_Work item_
Find "5: (268, 183, 6.93)" in the data, then restate the line it sits in and every later line word for word, ending with the last line.
* * * * * * *
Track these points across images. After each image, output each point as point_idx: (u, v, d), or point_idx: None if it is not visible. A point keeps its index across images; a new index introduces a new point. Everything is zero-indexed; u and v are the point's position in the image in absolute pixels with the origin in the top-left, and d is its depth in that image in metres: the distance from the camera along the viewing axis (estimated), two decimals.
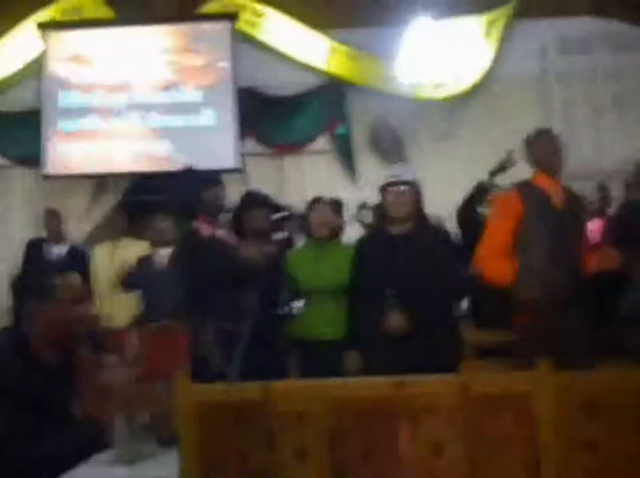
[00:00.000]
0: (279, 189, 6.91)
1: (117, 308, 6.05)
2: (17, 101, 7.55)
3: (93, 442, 2.41)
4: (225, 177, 4.02)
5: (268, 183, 6.93)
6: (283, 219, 3.89)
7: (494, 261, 3.55)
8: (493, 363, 4.10)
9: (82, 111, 7.44)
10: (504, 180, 4.35)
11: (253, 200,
* * * * * * *
_Output of the task_
5: (268, 183, 6.93)
6: (283, 219, 3.89)
7: (494, 261, 3.55)
8: (493, 363, 4.10)
9: (82, 111, 7.44)
10: (504, 180, 4.35)
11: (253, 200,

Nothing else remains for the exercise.